Asparagus & courgette fritters with fresh tomato & ginger chutney

Try your hand at this version of vegetable tempura- sparkling water makes the batter super light and crisp. Serve with homemade dip

  • Prep:15 mins
    Cook:30 mins
  • Easy

Nutrition per serving

  • Calories 100
  • Carbohydrate 11
  • Fat 5
  • Fiber 1
  • Protein 2
  • Saturated Fat 1
  • Sodium 0.1
  • Sugar 4


  • vegetable oil, for frying
  • 250g fine asparagus, cut into 3cm pieces
  • 2 large courgettes, cut into matchsticks
  • 140g plain flour
  • 1 tsp baking powder
  • 1 tsp paprika
  • 1 tsp chilli flakes
  • 1 large egg
  • 100ml sparkling water
  • 50ml white wine vinegar
  • 2 tbsp golden caster sugar
  • thumb-sized piece ginger, finely chopped
  • 4 large ripe tomatoes, finely chopped


  1. Heat enough oil to come 2.5cm up the side of a large, deep frying pan. Put the asparagus and courgettes in a large bowl. Whisk the remaining ingredients together to make a batter.

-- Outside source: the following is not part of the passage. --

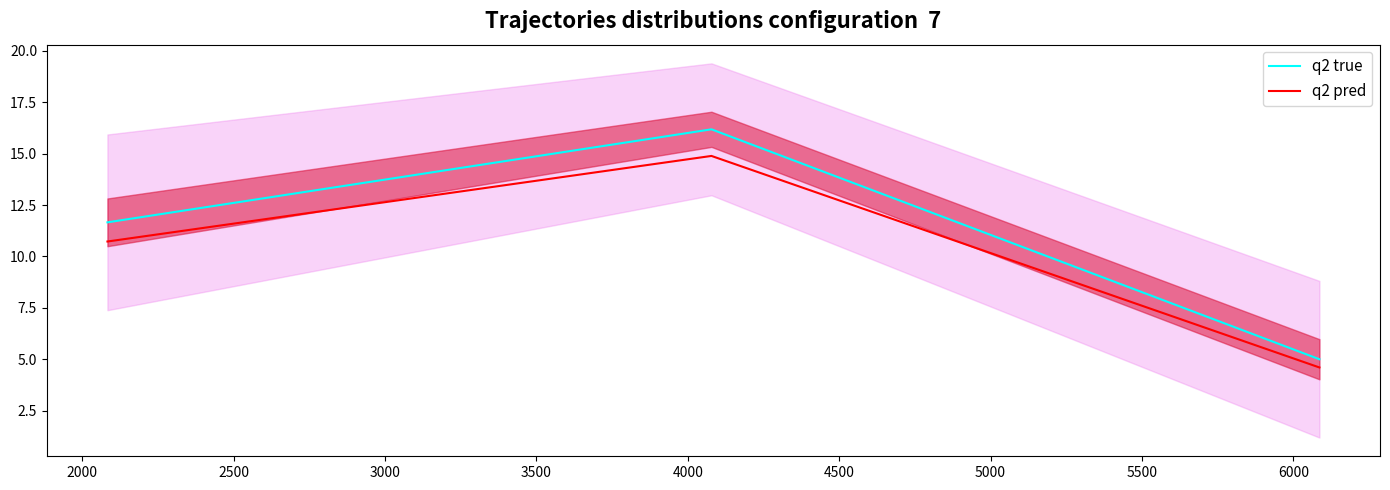

What is the lowest value of the q2 pred series?

4.6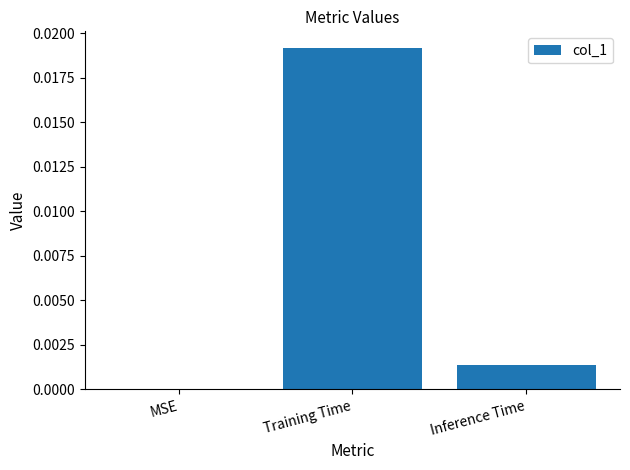

Which has a higher value, Training Time or Inference Time?

Training Time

Pour it over the vegetables with some seasoning, then mix.

  2. Use a large spoon to drop bhaji-sized spoonfuls of the mixture into the hot oil – you’ll have to do this in batches. Cook for 3 mins, until golden brown, then flip over and cook for another 2 mins. Drain on kitchen paper. Leave to cool before packing into containers.

  3. To make the chutney, pour the vinegar and sugar into a saucepan and put over a medium heat to dissolve the sugar. Add the ginger and tomatoes, then turn up the heat and boil for 10 mins until thickened. Cool completely before storing in a tub.